HSBC melihat pengembangan ekosisten kendaraan listrik di Indonesia dapat membantu mendongkrak perekonomian. Indonesia berpotensi mencapai pertumbuhan ekonomi hingga 5,8% dalam lima tahun mendatang.
Kepala Ekonom HSBC untuk India dan Indonesia Pranjul Bhandari menyebut larang ekspor bijih nikel telah memicu peningkatan investasi di smelter dan rantai pasok kendaraan listrik. Peningkatan investasi ini diharapkan dapat mendongkrak pertumbuhan ekonomi.
"Kami memperkirakan bahwa beberapa manfaat berupa pertumbuhan ekonomi akibat peralihan dari bijih mentah menjadi produk jadi sudah terlihat," kata Pranjul dalam risetnya dikutip Jumat (26/5).
HSBC melihat manfaat dibangunnya ekosistem kendaraan listrik terhadap ekonomi selama lima tahun ke depan masih cukup besar. Perekonomian diperkirakan bisa tumbuh hingga 5,8% pada tahun 2028.
Pertumbuhan ekonomi potensial Indonesia saat ini sebesar 5,3%. Ada peluangpenambahan sekitar 0,5% selama lima tahun ke depan seiring pengembangan ekosistem kendaraan listrik.
Prospek tersebut dengan perincian sebagai berikut:
- Pertumbuhan ekonomi bisa bertambah 0,15 poin persentase dengan asumsi ada tambahan investasi sekitar US$ 30 miliar untuk hilirisasi logam selama lima tahun ke depan.

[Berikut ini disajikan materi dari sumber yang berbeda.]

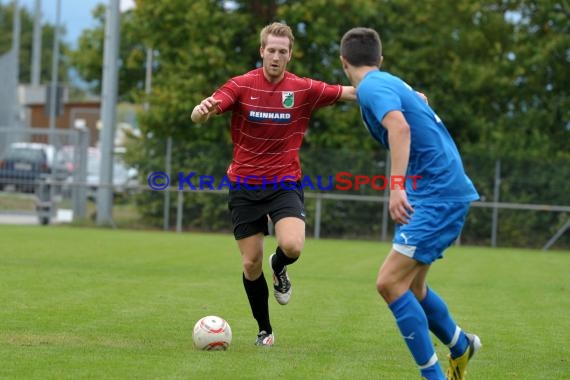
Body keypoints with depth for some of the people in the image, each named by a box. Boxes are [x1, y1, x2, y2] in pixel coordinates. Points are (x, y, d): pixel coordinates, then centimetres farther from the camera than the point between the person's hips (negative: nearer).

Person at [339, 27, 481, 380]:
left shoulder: (372, 87, -11)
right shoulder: (392, 83, 17)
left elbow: (400, 127, -28)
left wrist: (397, 186, -36)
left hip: (438, 195, -9)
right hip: (445, 191, 9)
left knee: (390, 283, -14)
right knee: (410, 286, 19)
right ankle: (460, 345, 40)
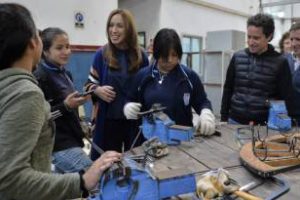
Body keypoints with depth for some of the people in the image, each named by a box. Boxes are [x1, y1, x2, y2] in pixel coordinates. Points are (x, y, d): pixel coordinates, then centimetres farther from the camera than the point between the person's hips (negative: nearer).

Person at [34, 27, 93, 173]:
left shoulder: (66, 74, 11)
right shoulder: (40, 77, -15)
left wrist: (80, 99, 9)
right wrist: (65, 106, -25)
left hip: (71, 138, 9)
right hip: (59, 144, -9)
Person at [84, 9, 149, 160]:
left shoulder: (140, 56, 0)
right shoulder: (102, 54, -1)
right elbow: (90, 84, 5)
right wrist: (97, 90, -16)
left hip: (135, 119, 1)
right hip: (109, 119, 0)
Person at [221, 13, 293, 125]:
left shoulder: (280, 62, -5)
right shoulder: (237, 57, 3)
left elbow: (286, 99, -2)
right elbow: (228, 90, 8)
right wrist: (223, 118, 6)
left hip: (265, 124, -2)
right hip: (235, 121, 2)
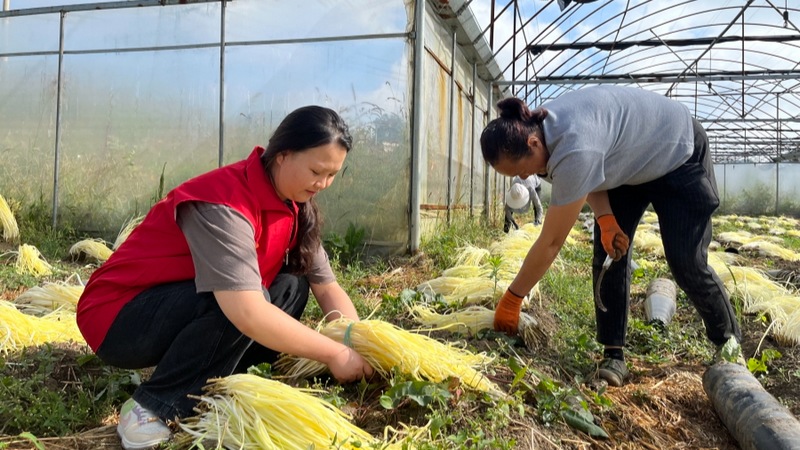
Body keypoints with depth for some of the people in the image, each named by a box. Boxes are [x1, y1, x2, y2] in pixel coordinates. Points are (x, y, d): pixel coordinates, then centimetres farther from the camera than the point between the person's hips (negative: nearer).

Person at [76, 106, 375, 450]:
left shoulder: (295, 207, -3)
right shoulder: (225, 204, -30)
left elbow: (328, 289, -2)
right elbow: (248, 313, -40)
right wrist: (334, 354, -30)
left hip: (183, 310, 8)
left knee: (291, 286, -6)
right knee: (237, 304, -31)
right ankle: (152, 407, -14)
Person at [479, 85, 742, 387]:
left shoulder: (573, 150, -44)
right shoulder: (536, 128, -17)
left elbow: (550, 243, -36)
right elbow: (586, 179, -1)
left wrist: (511, 299, -28)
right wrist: (605, 218, -20)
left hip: (678, 153, -7)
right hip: (629, 162, 7)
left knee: (687, 264, -7)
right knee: (608, 257, -7)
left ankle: (730, 343, 17)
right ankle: (613, 355, -2)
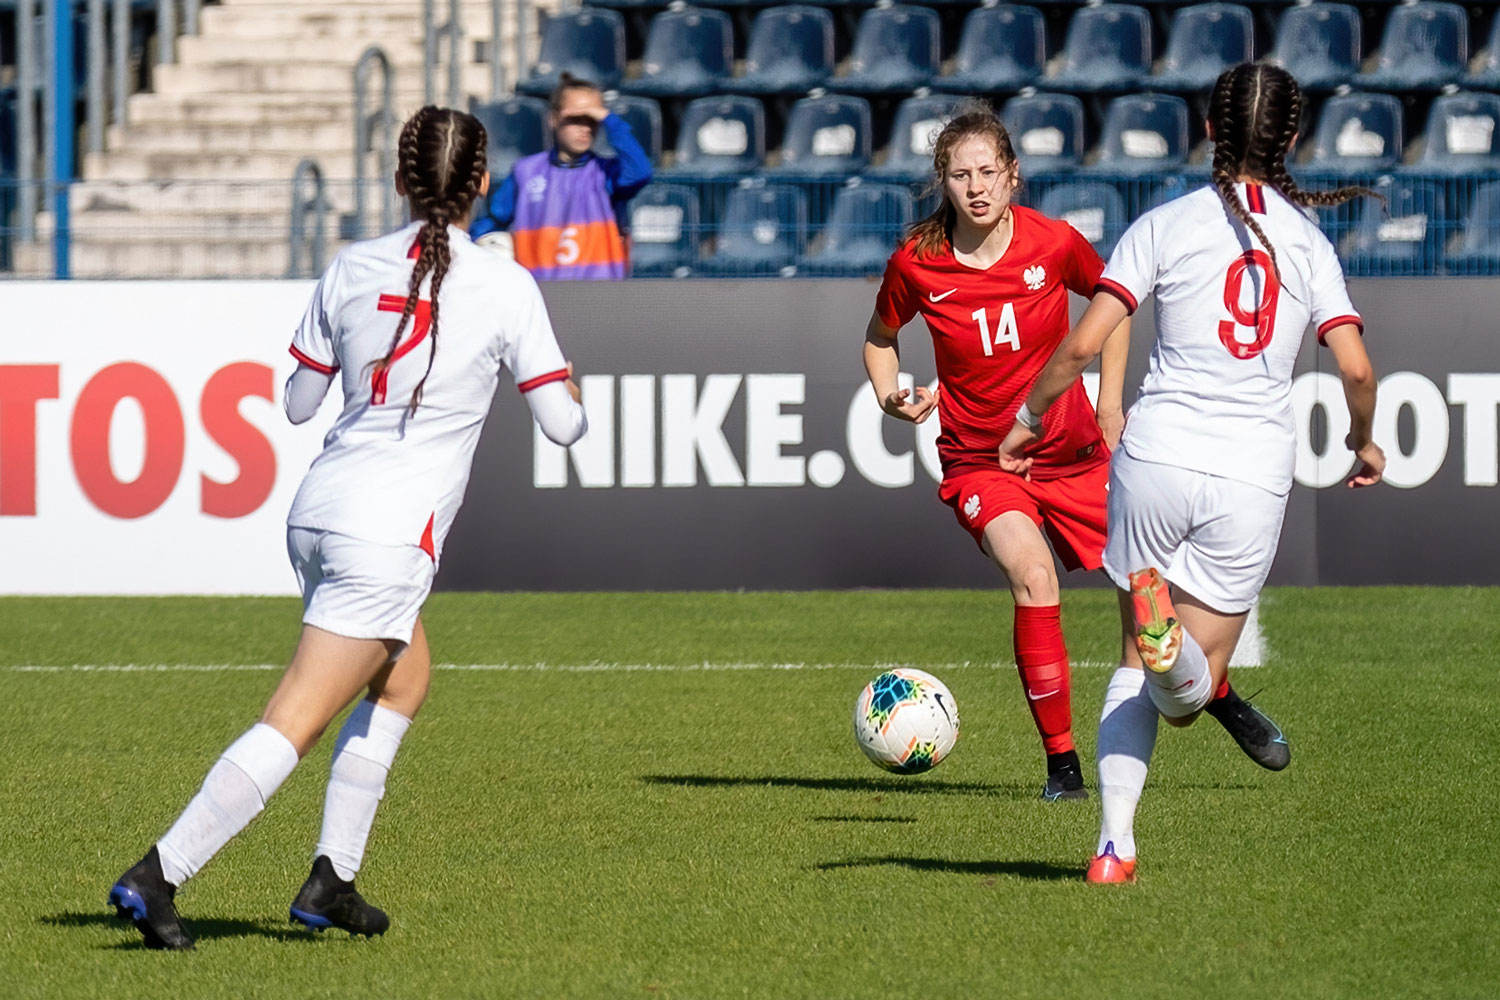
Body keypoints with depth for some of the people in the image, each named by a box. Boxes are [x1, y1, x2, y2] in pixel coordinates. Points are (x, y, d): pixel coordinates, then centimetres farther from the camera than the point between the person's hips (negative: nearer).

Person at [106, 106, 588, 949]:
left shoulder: (352, 269, 5)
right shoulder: (507, 287, -7)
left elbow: (299, 400, 14)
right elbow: (562, 424, -2)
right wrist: (569, 391, 20)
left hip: (319, 511, 7)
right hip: (391, 534, -7)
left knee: (406, 679, 26)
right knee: (294, 725, -6)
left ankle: (333, 880, 21)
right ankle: (158, 875, -15)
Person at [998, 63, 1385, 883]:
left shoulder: (1166, 225, 3)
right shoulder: (1309, 241, 9)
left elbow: (1082, 345, -4)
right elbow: (1356, 368, 0)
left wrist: (1029, 416, 13)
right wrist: (1363, 441, 20)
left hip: (1158, 452, 0)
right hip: (1255, 473, 1)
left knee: (1136, 665, 17)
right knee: (1183, 696, 6)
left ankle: (1114, 845, -2)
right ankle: (1172, 643, -32)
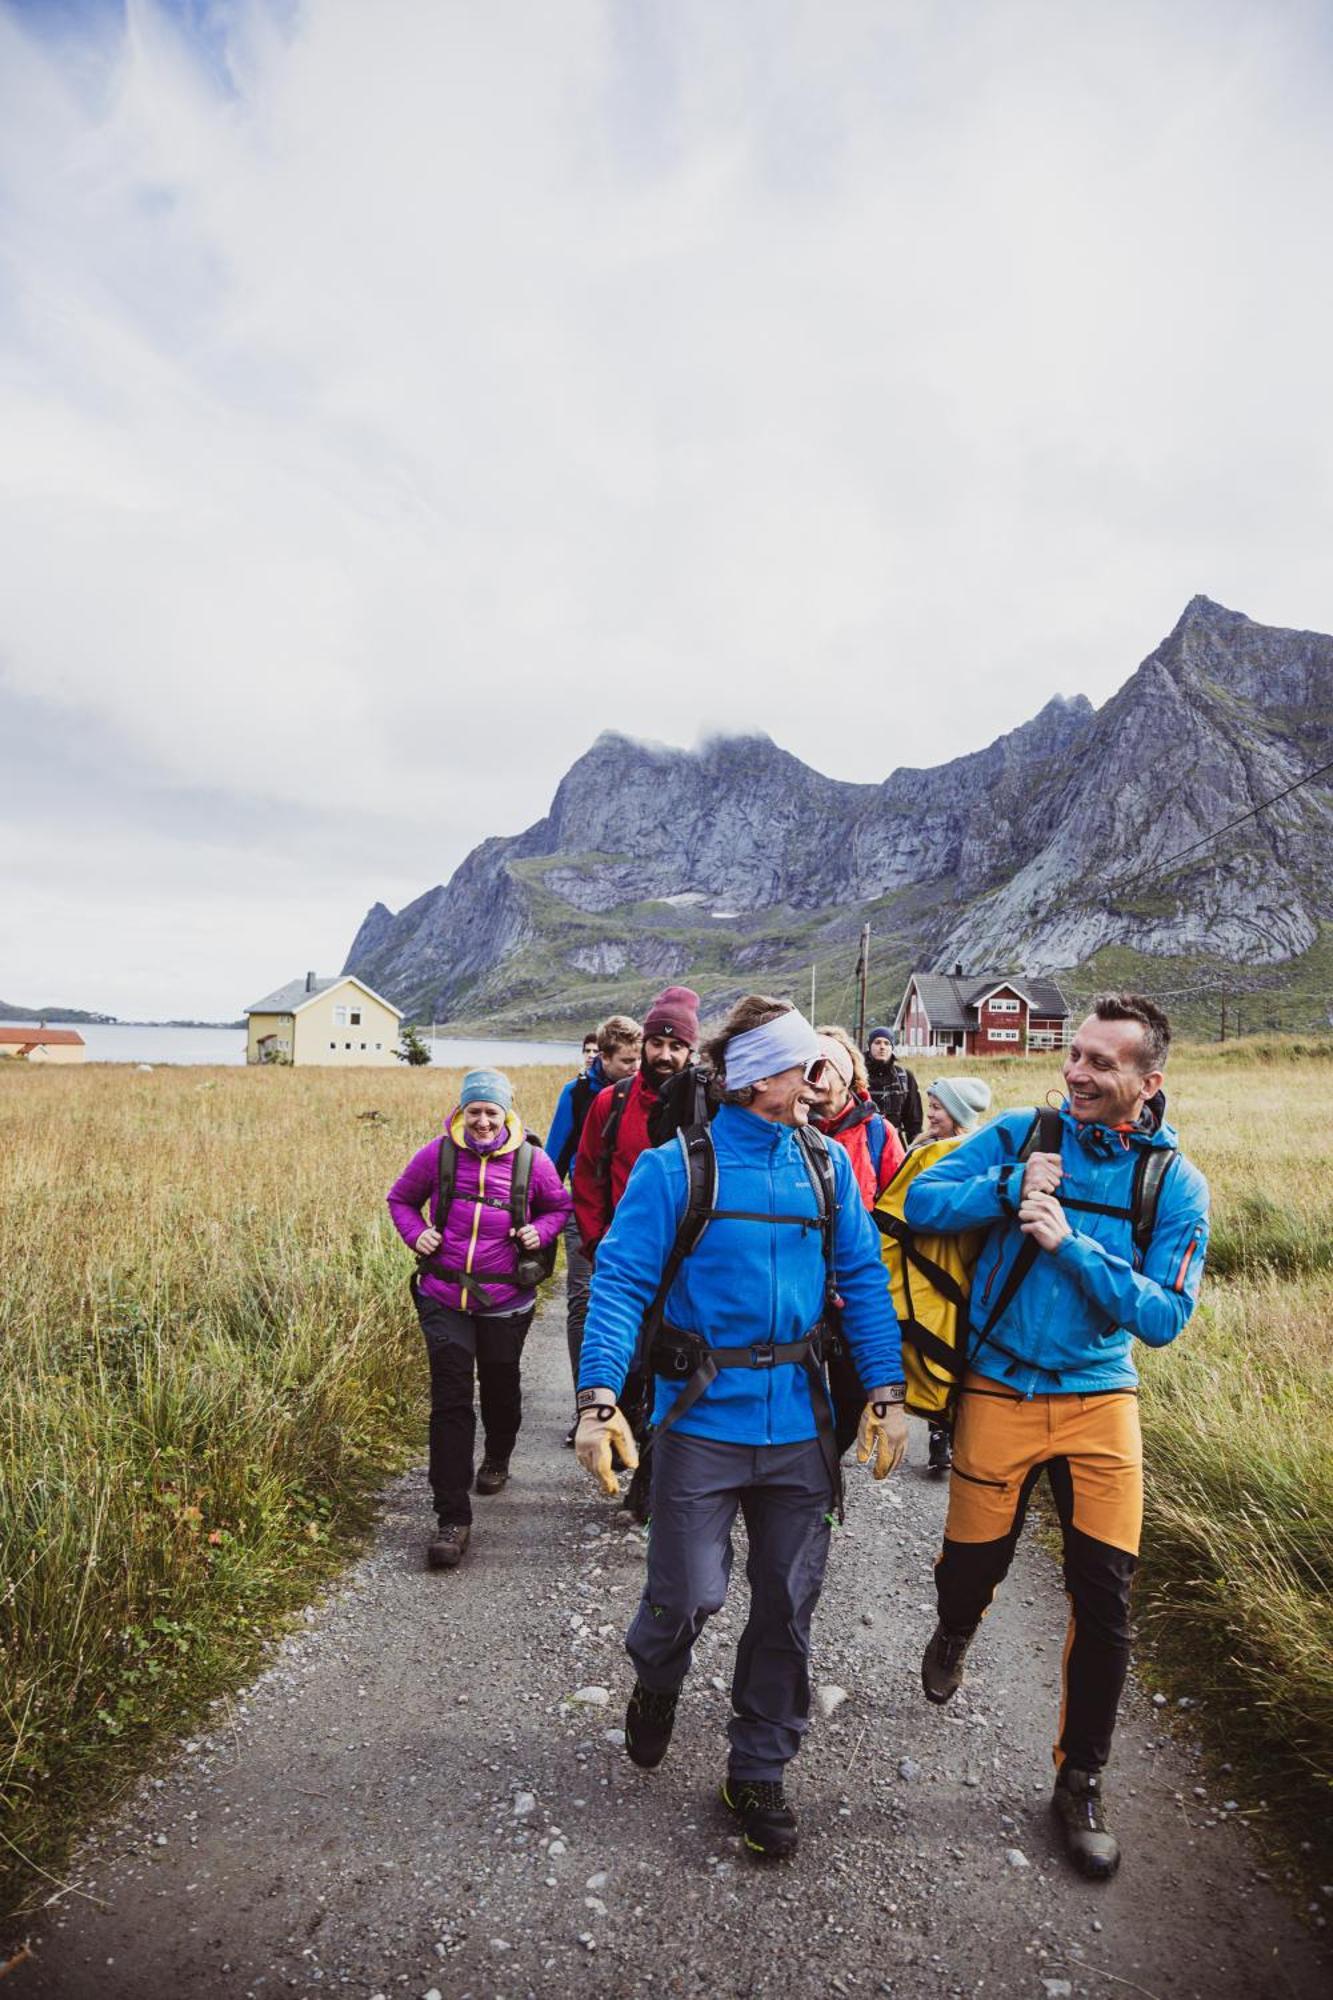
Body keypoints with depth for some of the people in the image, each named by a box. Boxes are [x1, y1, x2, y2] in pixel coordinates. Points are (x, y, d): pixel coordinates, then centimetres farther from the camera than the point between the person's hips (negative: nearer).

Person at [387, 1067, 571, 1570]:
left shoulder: (531, 1160, -6)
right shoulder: (437, 1155, -5)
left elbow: (560, 1205, 11)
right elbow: (400, 1198, 13)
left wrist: (539, 1231, -8)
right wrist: (415, 1232, -5)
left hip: (505, 1302, 1)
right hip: (444, 1298, 0)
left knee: (500, 1388, 19)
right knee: (450, 1401, -6)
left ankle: (497, 1458, 52)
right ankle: (453, 1519, 1)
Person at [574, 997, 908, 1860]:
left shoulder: (828, 1165, 2)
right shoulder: (677, 1167, -10)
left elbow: (864, 1279, 5)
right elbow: (621, 1280, -12)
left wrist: (887, 1392, -1)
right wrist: (599, 1398, -21)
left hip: (800, 1424, 4)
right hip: (703, 1420, -3)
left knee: (788, 1604, 12)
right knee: (690, 1594, 3)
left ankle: (759, 1771, 36)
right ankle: (657, 1686, 40)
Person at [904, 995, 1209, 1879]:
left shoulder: (1176, 1183, -6)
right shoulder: (1024, 1133, -7)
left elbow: (1165, 1316, -11)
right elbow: (922, 1202, -9)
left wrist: (1072, 1244, -22)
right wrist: (1012, 1187, -23)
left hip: (1100, 1402, 1)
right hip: (1000, 1395, 0)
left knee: (1105, 1600, 2)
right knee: (971, 1569, 11)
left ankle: (1081, 1780, 27)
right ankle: (954, 1637, 49)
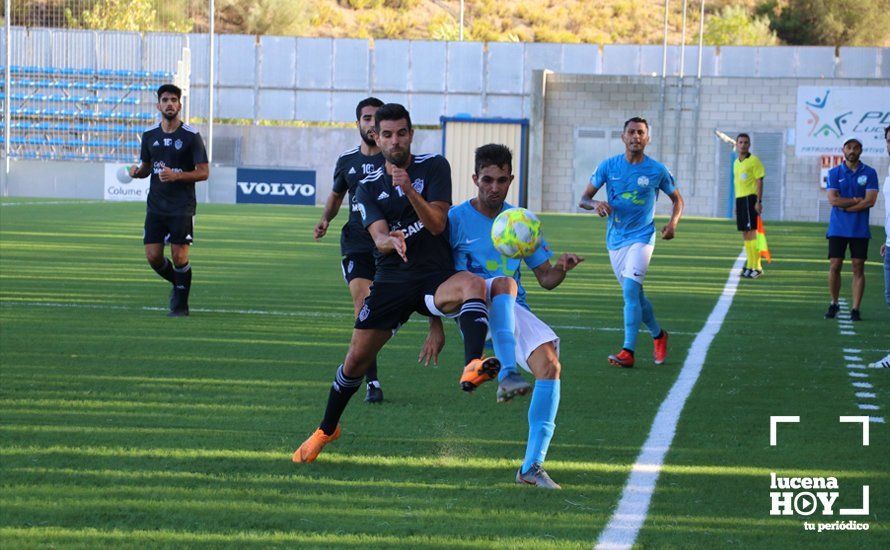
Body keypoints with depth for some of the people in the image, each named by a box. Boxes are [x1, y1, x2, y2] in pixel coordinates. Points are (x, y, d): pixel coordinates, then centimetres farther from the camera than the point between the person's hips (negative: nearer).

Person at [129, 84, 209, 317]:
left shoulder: (191, 136, -6)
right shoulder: (150, 135, 7)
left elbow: (204, 172, -6)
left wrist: (176, 175, -21)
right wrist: (137, 172, -4)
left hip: (182, 207, -4)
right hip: (156, 206, 4)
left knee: (179, 256, -8)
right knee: (153, 256, -1)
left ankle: (180, 304, 9)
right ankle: (178, 284, 28)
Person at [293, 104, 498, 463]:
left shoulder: (434, 167, -1)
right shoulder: (369, 188, 6)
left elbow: (437, 224, -12)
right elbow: (379, 238, -9)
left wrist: (410, 190, -29)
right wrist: (393, 241, -34)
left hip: (436, 275, -2)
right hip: (392, 281, 2)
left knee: (474, 285, -37)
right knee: (357, 358, 2)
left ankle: (474, 364, -59)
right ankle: (326, 430, 25)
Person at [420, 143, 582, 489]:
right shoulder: (456, 219, 3)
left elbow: (546, 279, 16)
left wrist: (561, 269, -7)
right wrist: (436, 328, -2)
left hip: (515, 313, 4)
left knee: (550, 365, -23)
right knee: (503, 283, -37)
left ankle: (532, 465, -22)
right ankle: (508, 374, -50)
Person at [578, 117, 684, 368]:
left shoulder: (657, 170, -3)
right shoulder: (609, 166, 0)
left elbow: (677, 198, 12)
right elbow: (584, 199, 2)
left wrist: (673, 223, -6)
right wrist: (596, 204, -21)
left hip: (642, 237, -3)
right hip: (615, 239, 3)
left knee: (630, 291, -18)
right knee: (634, 294, 11)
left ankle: (628, 352, -19)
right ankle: (658, 335, 34)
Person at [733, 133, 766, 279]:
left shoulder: (754, 161, -5)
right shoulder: (736, 163, 18)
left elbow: (759, 181, -9)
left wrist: (759, 201, -16)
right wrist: (736, 205, 21)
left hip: (750, 198, -8)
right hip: (739, 199, 8)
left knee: (752, 232, -12)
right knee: (745, 233, 9)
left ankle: (756, 267, -12)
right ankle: (750, 265, 15)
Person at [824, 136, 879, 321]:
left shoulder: (869, 173, 3)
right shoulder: (835, 172, 4)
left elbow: (870, 201, -8)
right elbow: (833, 199, -7)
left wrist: (845, 206, -9)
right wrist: (856, 200, -9)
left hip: (860, 229, 0)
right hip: (837, 228, 0)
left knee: (858, 268, -2)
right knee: (834, 266, -1)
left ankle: (855, 309, 1)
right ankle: (833, 304, 14)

- Pertumbuhan ekonomi tumbuh 0,1% dengan asumsi pemerintah akan memperluas larangan ekspor bijih mineral seperti bauksit dan tembaga. Tambahan pertumbuhan tersebut bisa diperoleh jika separuh dari ekspor bijih bauksit dan tembaga itu diolah menjadi produk bernilai tambah lebih tinggi.
- tambahan pertumbuhan ekonomi 0,2 poin persentase dengan asumsi peningkatan pada investasi terhadap pabrik kendaraan listrik. Ini mencakup investasi terhadap pabrik baterai mobil listrik, pabrik baterai kimia dan pabrik otomotif.
"Dengan penambahan dari tiga sumber, kami melihat pertumbuhan ekonomi akan meningkat sebesar 0,5 poin persentase menjadi 5,8% pada tahun 2028," kata Pranjul.
Peningkatan pada ekosistem kendaraan listrik juga diperkirakan bisa menekan defisit transaksi berjalan Indonesia menjadi lebih rendah. Ini didukung peningkatan pada neraca perdagangan logam khususnya nikel.
Dengan kondisi eksternal yang makin kuat itu, Pranjul melihat manfaatnya terhadap peningkatan independensi bank sentral. Bank Indonesia bisa fokus terhadap situasi domestik dalam menggerakkan kebijakan moneternya.
Meski demikian, Indonesia dinilai masih punya sejumlah pekerjaan rumah terutama berkaitan dengan dampak lingkungan karena pembuatan baterai berbasis nikel ini memiliki jejak karbon yang tinggi.
"Selain itu, perlu inovasi teknologi lebih lanjut dan menjaga stabilitas lingkungan makro ekonomi adalah hal penting lainnya untuk mencapai kesuksesan itu," kata Pranjul.